Fleur de Dee (silverdee) wrote,
Fleur de Dee
silverdee

  • Mood:
Tomorrow morning I have to go to the lab at the hospital so they can take blood for more tests. Sitting in the lab waiting area at Ochsner these days is wrenching. It's never been a fun place but since Katrina, it is sometimes more than I can take. Many of the people there are elderly and very ill and now along with their health problems, they are now battling much more. Their faces are so somber, so worn. Few people talk but when they do, it's always about the storm and how things are going for them and their families. It is an endless litany of sorrow and fatigue.

I have to go back there again tomorrow and I really don't think I can handle it. The first time I saw and felt all these people in the waiting room, I had to find the chapel so I could collect myself. The emotions swirling around were very palpable and then there are so many faces. It's hard to look in the faces of the older people in New Orleans right now. How can they start over? How can they do it all over again when they have lost so much that they worked forty, fifty, sixty years to build and in a day, it was gone?

● What the task requires
Can you shorten the paragraph of the journal entry above that begins "Tomorrow morning I have to go" into a brief bulleted list that keeps its main facts?

● Dataset entries
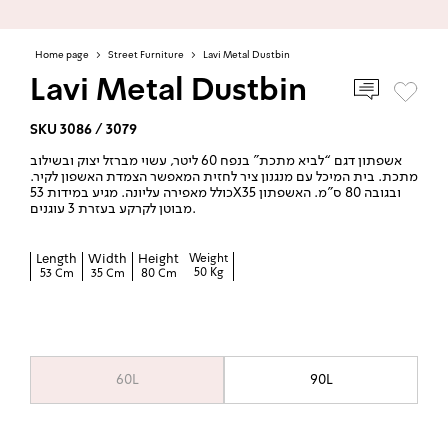
Home page
>
Street Furniture
>
Lavi Metal Dustbin
Lavi Metal Dustbin
SKU 3086 / 3079
אשפתון דגם “לביא מתכת” בנפח 60 ליטר, עשוי מברזל יצוק ובשילוב
מתכת. בית המיכל עם מנגנון ציר לחזית המאפשר הצמדת האשפון לקיר.
כולל מאפירה עליונה. מגיע במידות 53X35 ובגובה 80 ס”מ. האשפתון
מבוטן לקרקע בעזרת 3 עוגנים.
Length
Width
Height
Weight
50 Kg
53 Cm
35 Cm
80 Cm
60L
90L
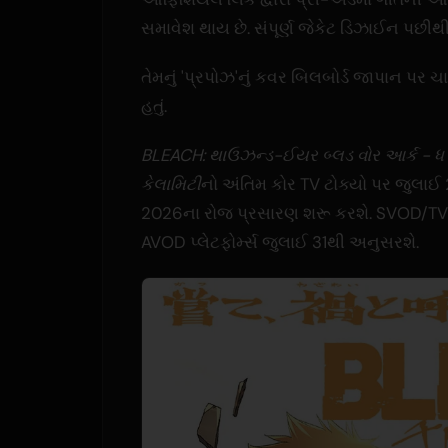
સમાવેશ થાય છે. સંપૂર્ણ જેકેટ ડિઝાઈન પછીથ
તેમનું 'પ્રપોઝ'નું કવર બિલબોર્ડ જાપાન પર ચાર
હતું.
BLEACH: થાઉઝન્ડ-ઈયર બ્લડ વોર આર્ક - ધ
કેલામિટી
નો અંતિમ કોર TV ટોક્યો પર જુલાઈ 
2026ના રોજ પ્રસારણ શરૂ કરશે. SVOD/TVOD
AVOD પ્લેટફોર્મ્સ જુલાઈ 31થી અનુસરશે.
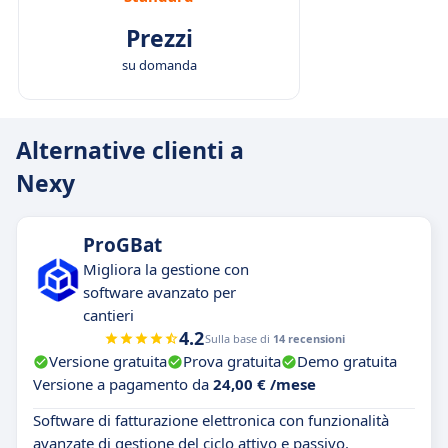
Prezzi
su domanda
Alternative clienti a
Nexy
ProGBat
Migliora la gestione con
software avanzato per
cantieri
4.2
Sulla base di
14 recensioni
Versione gratuita
Prova gratuita
Demo gratuita
Versione a pagamento da
24,00 € /mese
Software di fatturazione elettronica con funzionalità
avanzate di gestione del ciclo attivo e passivo.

● Written response
- The writer must go to the hospital lab tomorrow morning for blood tests.
- Waiting in the lab area at Ochsner has been wrenching since Katrina, sometimes more than the writer can take.
- Many people there are elderly and very ill, and now face much more than their health problems.
- Their faces look somber and worn. Few talk, and when they do, it is about the storm and how they and their families are doing.
- The talk is an endless litany of sorrow and fatigue.